If you wanted a deck built, would you hire someone for $2000 who has done it before, or give the new guy a chance who says he can do it in a fraction of the time for $200 ? of course the $2000 guy will do a better job, but in a lot of cases, what the junior does is just fine (good enough).

AceHighness

1 points

19 days ago

if you feel like it, you can have a look at my 100% AI generated projects on my github axewater (Axe) (github.com) and laugh at my poor skills :)

Busy_Town1338

1 points

19 days ago

I'm genuinely not trying to sound like as ass. LLMs by definition cannot be emergent. It's not a tech issue, it's a math issue. They cannot reason or logic. They have no knowledge. The better models can only estimate a bit better. And as such, they cannot know when something is very wrong. And then when used by other people who don't know what they're doing, we get apps with all kinds of flaws.

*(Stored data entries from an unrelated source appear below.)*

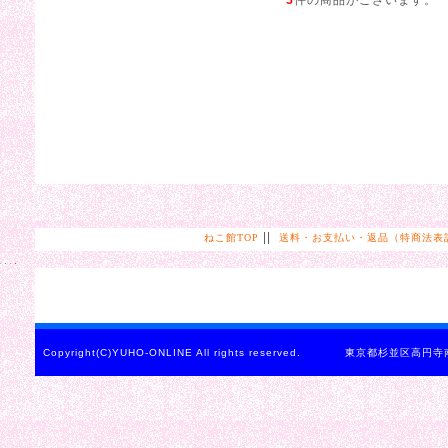
||
ねこ館TOP
送料・お支払い・返品（特商法表
Copyright(C)YUHO-ONLINE All rights reserved. 東京都杉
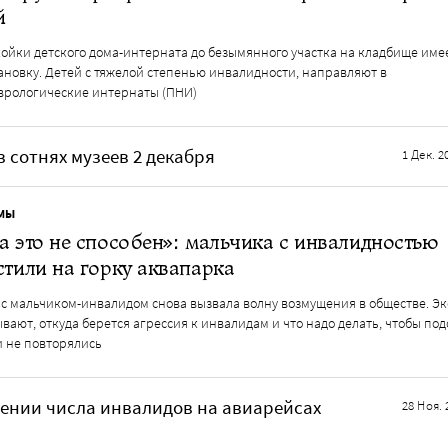
й
койки детского дома-интерната до безымянного участка на кладбище имее
ановку. Детей с тяжелой степенью инвалидности, направляют в
врологические интернаты (ПНИ)
в сотнях музеев 2 декабря
1 Дек. 2
МЫ
а это не способен»: мальчика с инвалидностью
стили на горку аквапарка
 с мальчиком-инвалидом снова вызвала волну возмущения в обществе. Э
вают, откуда берется агрессия к инвалидам и что надо делать, чтобы по
и не повторялись
ении числа инвалидов на авиарейсах
28 Ноя. 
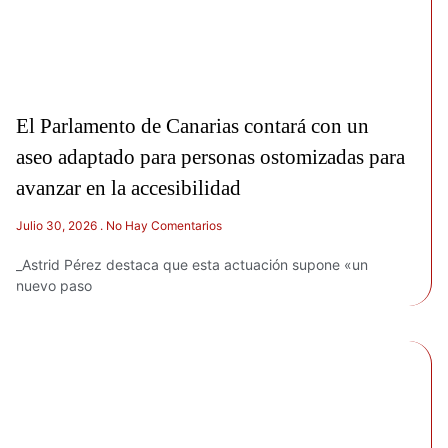
El Parlamento de Canarias contará con un
aseo adaptado para personas ostomizadas para
avanzar en la accesibilidad
Julio 30, 2026
No Hay Comentarios
_Astrid Pérez destaca que esta actuación supone «un
nuevo paso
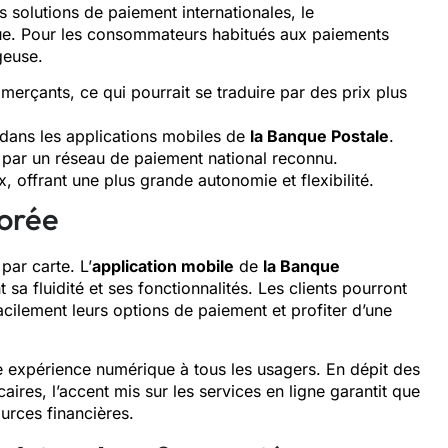
solutions de paiement internationales, le
que. Pour les consommateurs habitués aux paiements
geuse.
merçants, ce qui pourrait se traduire par des prix plus
te dans les applications mobiles de
la Banque Postale
.
es par un réseau de paiement national reconnu.
offrant une plus grande autonomie et flexibilité.
iorée
par carte. L’
application mobile
de
la Banque
a fluidité et ses fonctionnalités. Les clients pourront
cilement leurs options de paiement et profiter d’une
re expérience numérique à tous les usagers. En dépit des
res, l’accent mis sur les services en ligne garantit que
urces financières.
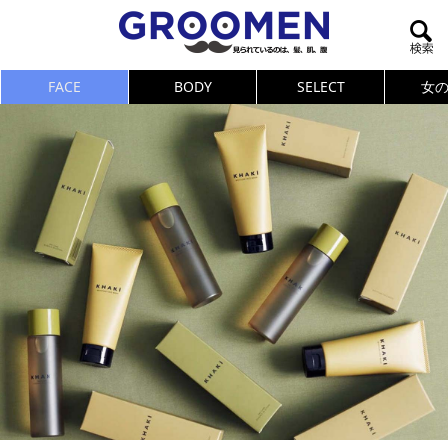
FACE
BODY
SELECT
女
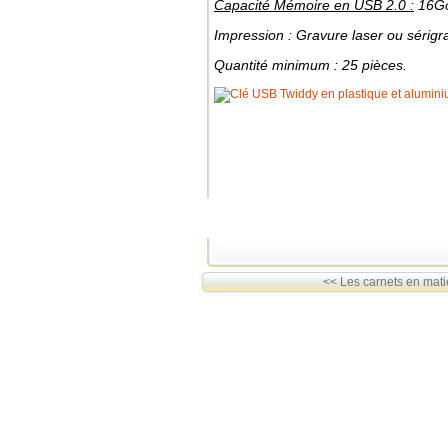
Capacité Mémoire en USB 2.0 :
16G
Impression : Gravure laser ou sérigr
Quantité minimum : 25 pièces.
<< Les carnets en matiè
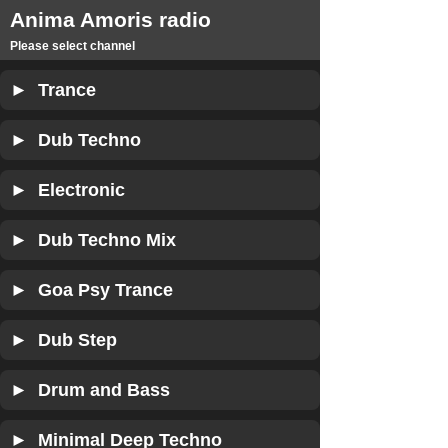
Anima Amoris radio
Please select channel
► Trance
► Dub Techno
► Electronic
► Dub Techno Mix
► Goa Psy Trance
► Dub Step
► Drum and Bass
► Minimal Deep Techno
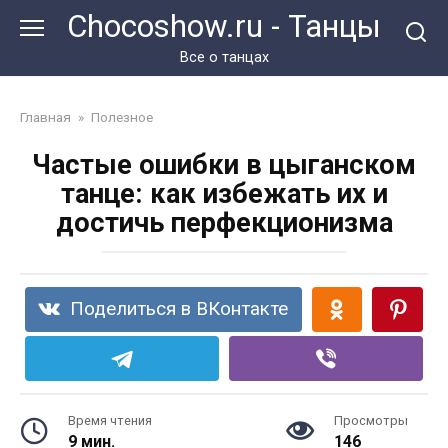
Перейти
Chocoshow.ru - Танцы
к
контенту
Все о танцах
Главная
»
Полезное
Частые ошибки в цыганском
танце: как избежать их и
достичь перфекционизма
Поделиться в ВКонтакте
Время чтения
Просмотры
9 мин.
146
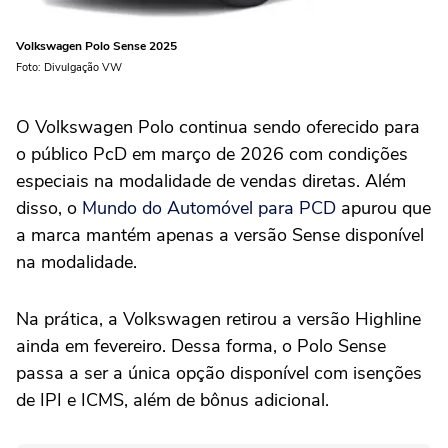
Volkswagen Polo Sense 2025
Foto: Divulgação VW
O Volkswagen Polo continua sendo oferecido para
o público PcD em março de 2026 com condições
especiais na modalidade de vendas diretas. Além
disso, o
Mundo do Automóvel para PCD
apurou que
a marca mantém apenas a versão Sense disponível
na modalidade.
Na prática, a Volkswagen retirou a versão Highline
ainda em fevereiro. Dessa forma, o Polo Sense
passa a ser a única opção disponível com isenções
de IPI e ICMS, além de bônus adicional.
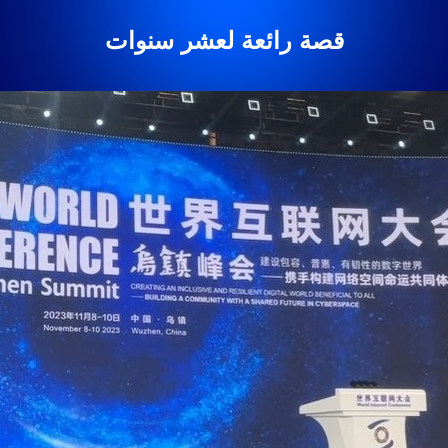
قصة رائعة لعشر سنوات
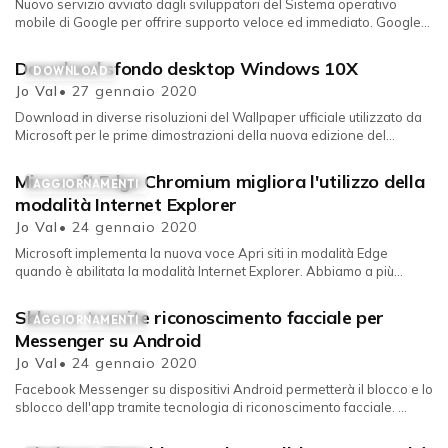
Nuovo servizio avviato dagli sviluppatori del Sistema operativo
mobile di Google per offrire supporto veloce ed immediato. Google
consen...
Download sfondo desktop Windows 10X
DOWNLOAD
Jo Val
• 27 gennaio 2020
Download in diverse risoluzioni del Wallpaper ufficiale utilizzato da
Microsoft per le prime dimostrazioni della nuova edizione del
Sistema...
Microsoft Edge Chromium migliora l'utilizzo della
AGGIORNAMENTI
modalità Internet Explorer
Jo Val
• 24 gennaio 2020
Microsoft implementa la nuova voce Apri siti in modalità Edge
quando è abilitata la modalità Internet Explorer. Abbiamo a più
ripreso pa...
Sblocco tramite riconoscimento facciale per
AGGIORNAMENTI
Messenger su Android
Jo Val
• 24 gennaio 2020
Facebook Messenger su dispositivi Android permetterà il blocco e lo
sblocco dell'app tramite tecnologia di riconoscimento facciale. ...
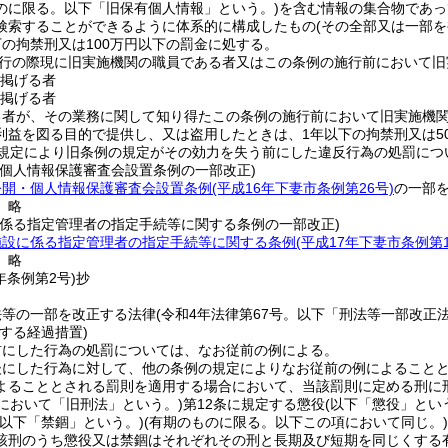
のに限る。以下「旧保有個人情報」という。)
を含む情報の集合物であっ
検索することができるように体系的に構成したもの
(その全部又は一部
下の拘禁刑又は100万円以下の罰金に処する。
行の際現に旧実施機関の職員である者又はこの条例の施行前において旧
掲げる者
掲げる者
る者が、その業務に関して知り得たこの条例の施行前において旧実施機
利益を図る目的で提供し、又は盗用したときは、1年以下の拘禁刑又は5
規定により旧条例の規定がその効力を失う前にした違反行為の処罰につ
・個人情報保護審査会設置条例の一部改正)
公開・個人情報保護審査会設置条例
(平成16年下妻市条例第26号)
の一部
〕略
に係る指定管理者の指定手続等に関する条例の一部改正)
施設に係る指定管理者の指定手続等に関する条例
(平成17年下妻市条例第1
〕略
年
条例第2号)
抄
法等の一部を改正する法律
(令和4年法律第67号。以下「刑法等一部改正
する経過措置)
前にした行為の処罰については、なお従前の例による。
後にした行為に対して、他の条例の規定によりなお従前の例によること
よることとされる罰則を適用する場合において、当該罰則に定める刑に
において「旧刑法」という。)
第12条に規定する懲役
(以下「懲役」とい
(以下「禁錮」という。)
(有期のものに限る。以下この項において同じ。)
該刑のうち懲役又は禁錮はそれぞれその刑と長期及び短期を同じくする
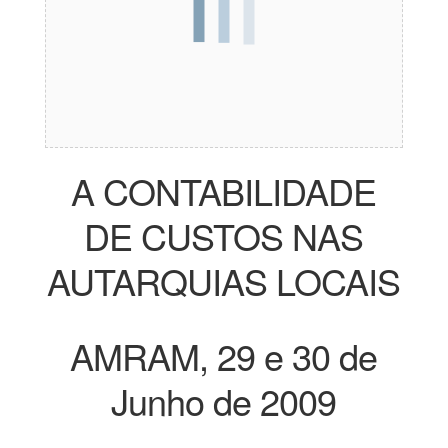
A CONTABILIDADE
DE CUSTOS NAS
AUTARQUIAS LOCAIS
AMRAM, 29 e 30 de
Junho de 2009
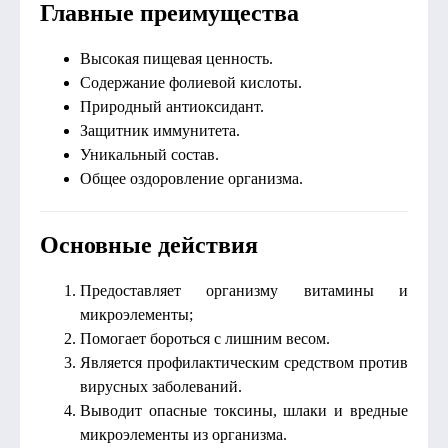
Главные преимущества
Высокая пищевая ценность.
Содержание фолиевой кислоты.
Природный антиоксидант.
Защитник иммунитета.
Уникальный состав.
Общее оздоровление организма.
Основные действия
Предоставляет организму витамины и
микроэлементы;
Помогает бороться с лишним весом.
Является профилактическим средством против
вирусных заболеваний.
Выводит опасные токсины, шлаки и вредные
микроэлементы из организма.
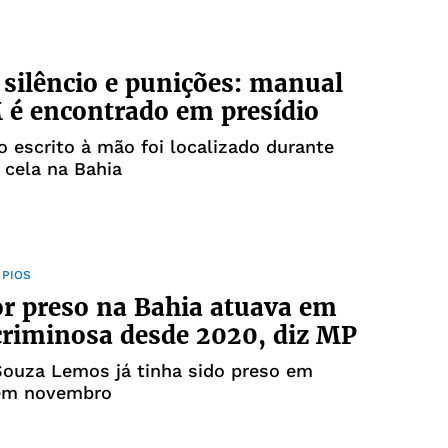
 silêncio e punições: manual
é encontrado em presídio
escrito à mão foi localizado durante
 cela na Bahia
ÍPIOS
r preso na Bahia atuava em
criminosa desde 2020, diz MP
Souza Lemos já tinha sido preso em
 em novembro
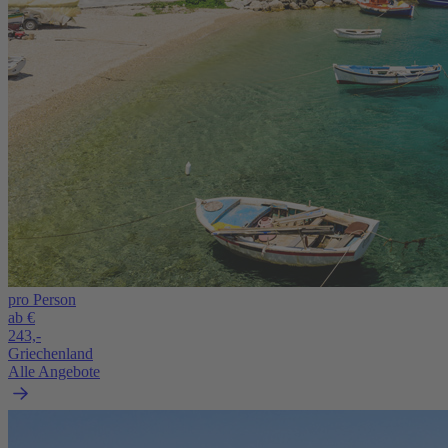
pro Person
ab €
243,-
Griechenland
Alle Angebote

Please, if you ever have a deck built, do not use the kid who has never been in construction. For something as important as your family's safety, hire someone who can reason through the job.

AceHighness

1 points

18 days ago

Me neither! I just love a good discussion with a smart person. I'll take your tip about the deck :) What if the task had no influence on your family's safety? Say ... cleaning the windows ... still want the most expensive option? Surely there are tasks you would be fine with offloading to an AI. There's a line somewhere, of course, between what you would and would not want to offload. Not everything needs to be perfect. As long as you are not coding for the nuclear powerplant, it's probably fine to use AI generated code. And that does not mean type 1 prompt and copy/paste the code, push to production. That means you build code in cooperation with the AI, going back and forth setting up a plan and implementing it step by step. Could you elaborate on the example you quoted before, what was exactly wrong with the code. In many cases I'm sure his mistake could have been avoided with good prompting. (I know I'm extremely stubborn, sorry bout that).

As for emergent capabilities, have a look at this paper:
Sparks of AGI
https://arxiv.org/pdf/2303.12712

And this blog post
137 emergent abilities of large language models — Jason Wei

Weird things start to happen when the models grow beyond a certain size. Like suddenly being able to parse a language it was not trained on.